Outdoor Track and Field on Flotrack 2013

Seven Stress Fractures, One Appearance, and Two SEC Titles for Chelsea Oswald

Seven Stress Fractures, One Appearance, and Two SEC Titles for Chelsea Oswald

May 20, 2013 by Mitch Kastoff
Seven Stress Fractures, One Appearance, and Two SEC Titles for Chelsea Oswald
It’s mid-May, which is basically a fork in the road for all you high schoolers and collegiate athletes. Your season is either gearing up for that last big hurrah at nationals or you’re either already driving to the beach, thinking about absolutely nothing, or have just started to meticulously plan your summer XC training schedule.

Flotrack would like to take this opportunity to congratulate and wish good luck to the graduating senior class. Somehow, some way, you did it.

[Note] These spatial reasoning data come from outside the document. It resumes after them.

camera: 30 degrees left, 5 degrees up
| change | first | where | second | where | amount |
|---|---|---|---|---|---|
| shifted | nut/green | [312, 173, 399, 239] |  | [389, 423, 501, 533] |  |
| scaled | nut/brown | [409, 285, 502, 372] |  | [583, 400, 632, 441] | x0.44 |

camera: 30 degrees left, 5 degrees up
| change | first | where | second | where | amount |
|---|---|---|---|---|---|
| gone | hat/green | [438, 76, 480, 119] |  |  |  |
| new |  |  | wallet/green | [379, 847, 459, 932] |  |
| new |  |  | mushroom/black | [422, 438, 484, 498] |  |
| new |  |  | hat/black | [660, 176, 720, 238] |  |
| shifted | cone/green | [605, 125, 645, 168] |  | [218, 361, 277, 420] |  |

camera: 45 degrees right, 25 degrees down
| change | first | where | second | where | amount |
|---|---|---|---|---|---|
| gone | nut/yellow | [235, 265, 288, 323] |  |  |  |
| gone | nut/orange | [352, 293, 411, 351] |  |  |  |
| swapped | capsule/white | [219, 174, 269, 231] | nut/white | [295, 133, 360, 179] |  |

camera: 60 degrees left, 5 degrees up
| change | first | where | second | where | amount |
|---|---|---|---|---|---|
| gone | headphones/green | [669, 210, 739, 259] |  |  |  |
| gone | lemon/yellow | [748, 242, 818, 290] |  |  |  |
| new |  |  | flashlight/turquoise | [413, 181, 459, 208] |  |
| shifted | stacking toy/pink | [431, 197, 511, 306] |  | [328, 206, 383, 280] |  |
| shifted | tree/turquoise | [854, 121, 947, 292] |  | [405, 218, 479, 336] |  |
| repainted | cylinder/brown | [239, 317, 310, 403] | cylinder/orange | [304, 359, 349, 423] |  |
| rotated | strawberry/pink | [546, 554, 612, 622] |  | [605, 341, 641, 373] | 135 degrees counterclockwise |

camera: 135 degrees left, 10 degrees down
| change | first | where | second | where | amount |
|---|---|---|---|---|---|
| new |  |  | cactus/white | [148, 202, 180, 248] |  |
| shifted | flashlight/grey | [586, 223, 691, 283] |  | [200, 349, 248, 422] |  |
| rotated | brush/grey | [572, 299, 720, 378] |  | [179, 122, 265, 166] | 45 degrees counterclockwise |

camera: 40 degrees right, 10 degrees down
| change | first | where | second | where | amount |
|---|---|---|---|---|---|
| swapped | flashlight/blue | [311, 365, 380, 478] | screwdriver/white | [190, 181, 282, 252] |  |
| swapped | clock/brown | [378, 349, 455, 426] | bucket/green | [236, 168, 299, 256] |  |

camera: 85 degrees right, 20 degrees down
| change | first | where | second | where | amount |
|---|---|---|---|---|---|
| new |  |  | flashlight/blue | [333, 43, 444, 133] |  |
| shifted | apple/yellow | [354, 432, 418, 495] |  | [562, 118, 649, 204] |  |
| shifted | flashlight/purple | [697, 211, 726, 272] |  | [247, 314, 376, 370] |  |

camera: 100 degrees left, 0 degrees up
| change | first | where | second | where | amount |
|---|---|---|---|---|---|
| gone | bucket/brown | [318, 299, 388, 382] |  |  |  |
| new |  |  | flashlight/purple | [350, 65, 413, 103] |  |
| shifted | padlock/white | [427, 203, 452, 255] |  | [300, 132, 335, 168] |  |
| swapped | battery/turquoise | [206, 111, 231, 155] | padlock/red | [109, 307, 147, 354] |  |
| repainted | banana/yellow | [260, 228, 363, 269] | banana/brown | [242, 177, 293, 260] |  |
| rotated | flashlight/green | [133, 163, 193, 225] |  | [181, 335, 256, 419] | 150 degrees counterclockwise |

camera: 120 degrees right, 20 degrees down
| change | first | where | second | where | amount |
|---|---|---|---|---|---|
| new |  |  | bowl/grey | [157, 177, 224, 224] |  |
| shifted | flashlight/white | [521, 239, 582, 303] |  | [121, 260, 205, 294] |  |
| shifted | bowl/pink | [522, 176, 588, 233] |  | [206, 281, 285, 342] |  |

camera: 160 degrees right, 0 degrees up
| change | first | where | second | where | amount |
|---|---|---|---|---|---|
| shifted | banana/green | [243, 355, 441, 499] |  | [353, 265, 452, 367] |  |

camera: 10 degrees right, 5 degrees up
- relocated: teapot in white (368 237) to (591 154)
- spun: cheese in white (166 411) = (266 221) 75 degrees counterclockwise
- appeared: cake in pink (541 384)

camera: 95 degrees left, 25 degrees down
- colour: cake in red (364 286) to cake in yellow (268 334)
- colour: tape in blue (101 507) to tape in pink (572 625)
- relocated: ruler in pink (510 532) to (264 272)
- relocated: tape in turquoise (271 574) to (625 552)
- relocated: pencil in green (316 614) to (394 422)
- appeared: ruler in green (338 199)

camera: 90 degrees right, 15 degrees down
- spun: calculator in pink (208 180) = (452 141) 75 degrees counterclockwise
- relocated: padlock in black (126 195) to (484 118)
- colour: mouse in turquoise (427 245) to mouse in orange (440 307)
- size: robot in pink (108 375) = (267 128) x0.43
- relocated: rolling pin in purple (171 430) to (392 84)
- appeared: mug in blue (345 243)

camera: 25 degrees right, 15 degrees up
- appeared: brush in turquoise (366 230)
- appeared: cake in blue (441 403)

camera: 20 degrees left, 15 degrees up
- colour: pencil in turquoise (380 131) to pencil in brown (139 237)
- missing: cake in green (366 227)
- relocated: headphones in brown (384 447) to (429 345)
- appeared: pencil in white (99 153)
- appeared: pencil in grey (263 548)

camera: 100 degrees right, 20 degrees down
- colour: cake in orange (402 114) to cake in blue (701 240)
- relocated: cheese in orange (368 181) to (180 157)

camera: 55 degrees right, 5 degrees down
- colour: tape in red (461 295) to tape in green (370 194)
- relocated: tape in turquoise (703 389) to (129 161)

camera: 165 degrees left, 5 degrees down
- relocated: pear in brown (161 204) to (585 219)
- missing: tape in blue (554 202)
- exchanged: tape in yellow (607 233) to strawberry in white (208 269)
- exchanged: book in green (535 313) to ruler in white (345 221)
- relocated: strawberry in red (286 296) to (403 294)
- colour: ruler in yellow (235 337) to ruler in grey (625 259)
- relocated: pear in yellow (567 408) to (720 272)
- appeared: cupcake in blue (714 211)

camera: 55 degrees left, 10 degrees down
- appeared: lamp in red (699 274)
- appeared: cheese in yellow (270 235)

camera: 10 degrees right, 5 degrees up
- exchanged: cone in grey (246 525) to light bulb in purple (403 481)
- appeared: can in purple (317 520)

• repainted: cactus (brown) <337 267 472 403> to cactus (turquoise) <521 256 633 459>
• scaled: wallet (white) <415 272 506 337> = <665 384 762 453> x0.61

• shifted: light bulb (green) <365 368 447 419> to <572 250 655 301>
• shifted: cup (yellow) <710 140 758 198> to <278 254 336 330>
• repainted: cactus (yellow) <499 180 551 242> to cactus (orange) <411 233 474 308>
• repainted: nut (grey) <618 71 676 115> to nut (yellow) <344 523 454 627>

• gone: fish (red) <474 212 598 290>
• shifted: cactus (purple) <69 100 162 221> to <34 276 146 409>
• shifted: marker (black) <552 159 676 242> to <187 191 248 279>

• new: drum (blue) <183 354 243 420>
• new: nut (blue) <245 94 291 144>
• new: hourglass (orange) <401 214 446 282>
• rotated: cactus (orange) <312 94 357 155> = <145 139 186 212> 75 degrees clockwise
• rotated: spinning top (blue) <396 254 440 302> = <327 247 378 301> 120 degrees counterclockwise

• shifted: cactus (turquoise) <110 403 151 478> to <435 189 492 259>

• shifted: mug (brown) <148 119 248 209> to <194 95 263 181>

It’s okay; we all cried during the season finale of The Office.

Just out of curiosity, can all of the seniors who have run multiple conference championships take a step forward?

Whoa, not so fast Chelsea Oswald.

You may know the Kentucky senior as being one half of the fearsome duo from the Bluegrass State, so it only makes sense that it’s her partner in crime, Cally Macumber, to bring this story to our attention.


Just so we’re not reading this wrong, let’s just break this down by the numbers. Seven stress fractures. A few more than the average person, right? Two SEC outdoor titles. She’s the first Wildcat to ever win both the 5k and 10k. First conference meet. Okay, now we call shenanigans.

Between laughing in disbelief and combing over results databases, we called Kentucky assistant coach Hakon DeVries, who confirmed that while she’s a fourth year senior, this was Oswald’s first outdoor conference championships.

"I'd say it went pretty well,” Oswald said in a short phone interview last week. “I was very excited."

It’s an accomplishment in itself just to make it to SECs after a long, injury-riddled journey, but it’s another to show up and put on a historic clinic.

On the first night at SECs, Oswald pulled a Chelsea Reilly and went on to win her debut 10,000m in 33:38.35. Her winning time was an SEC 10k record, a stadium record, and put her number three on the all-time Kentucky 10k list. Beginner’s luck looks to be a real theme for the 10k this season.

"I think I found my new love, she added. “I felt comfortable the whole way and with a little less than four laps to go, my coach said, 'You can go now' and I took off.’”

It was DeVries who gave Oswald the green light. “I told her to go with 1000m to go. She ran by me on the fence and I yelled, 'Okay' and she just went and that was it. She ran 4:57 for her last mile, but she only went from 1000m out.”

But Oswald wasn’t gone just yet. The first time SEC’er came back two days later and in the penultimate event of the evening, Oswald pulled away to win the 5000m by a good eight seconds in 16:01.50. Even if she didn’t become the first Kentucky athlete to complete the double, she would have been the first Wildcat to win the 5k since Valarie McGovern in 1990 (or when Oswald was seven months old).

So why, after three years from the sidelines, was this season so different? Well, it may be the new coaching staff.

Back in July, former Stanford head coach Edrick Floreal accepted the Kentucky position and brought three of his assistant coaches with him to Lexington. The goal was to revitalize the once prominent program and in the same year he took over the reins, UK was already on its way.

While Oswald doesn’t have any cross country eligibility left, Kentucky does return three girls who were all-region in the fall (including three-time all-American Macumber) and could be a big factor in the Southeast.

But for now, what’s on Oswald’s mind? Another 10k.

“I felt great and I'm excited to race another one… no one's probably ever said that.”

Not a lot of people have accomplished what she’s accomplished, either.

Edit: Maybe her injuries left her some time to study because Oswald mainted a 4.0 GPA throughout college and just graduated with a degree in Biology. Now you're just making the rest of us look bad.